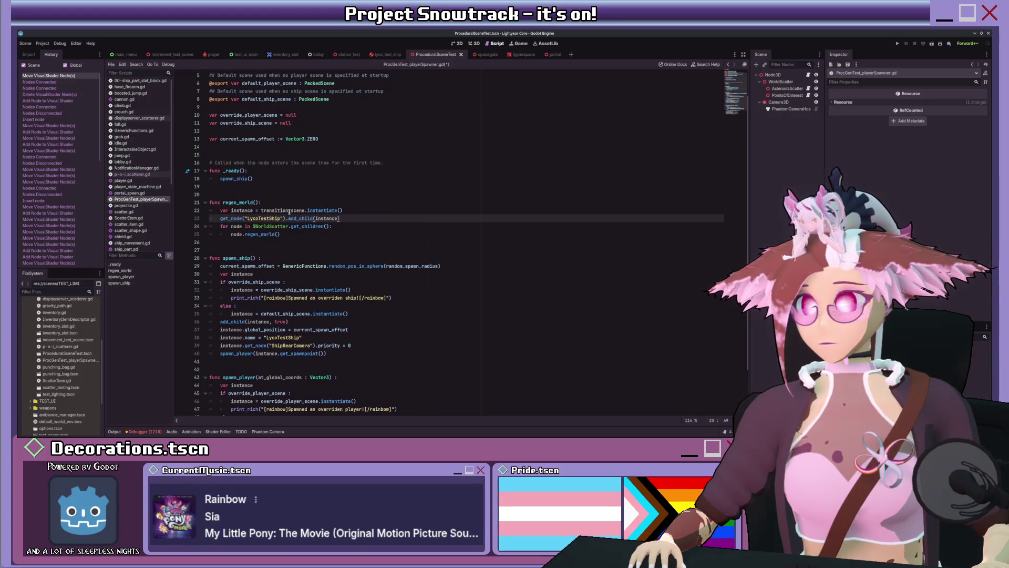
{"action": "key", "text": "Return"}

* * *

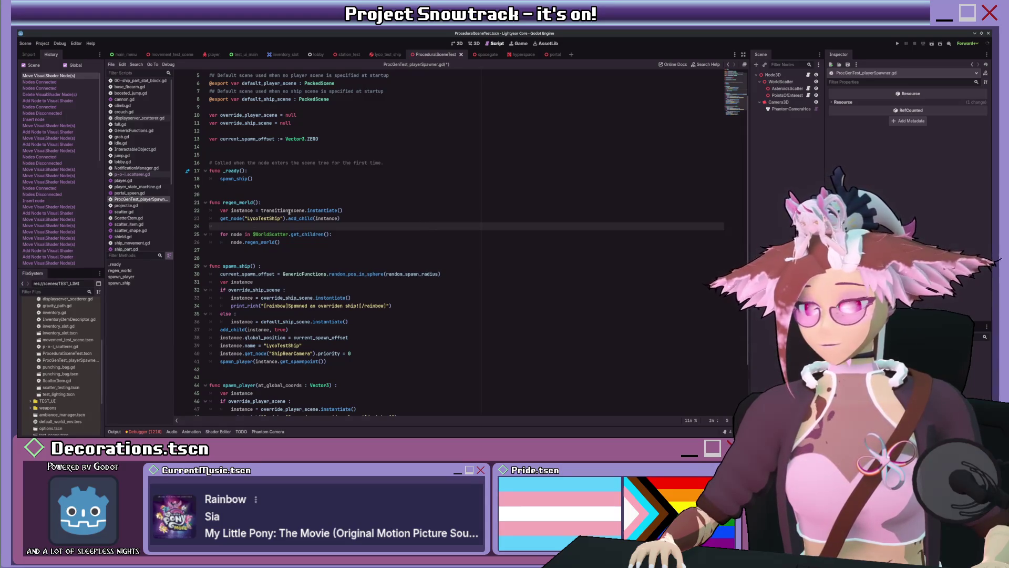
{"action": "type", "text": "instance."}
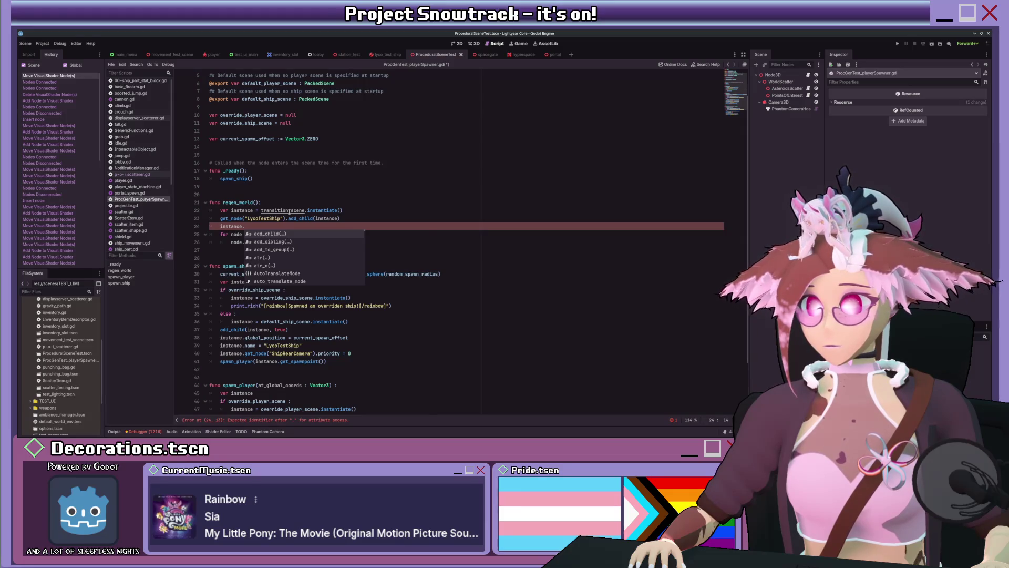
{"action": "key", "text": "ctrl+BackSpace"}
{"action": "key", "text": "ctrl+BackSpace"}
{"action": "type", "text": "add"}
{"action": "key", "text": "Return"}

AIM OF THE TASK: Look through the material and copy each line that has "type".

ANSWER SECTION:
{"action": "type", "text": "instance."}
{"action": "type", "text": "add"}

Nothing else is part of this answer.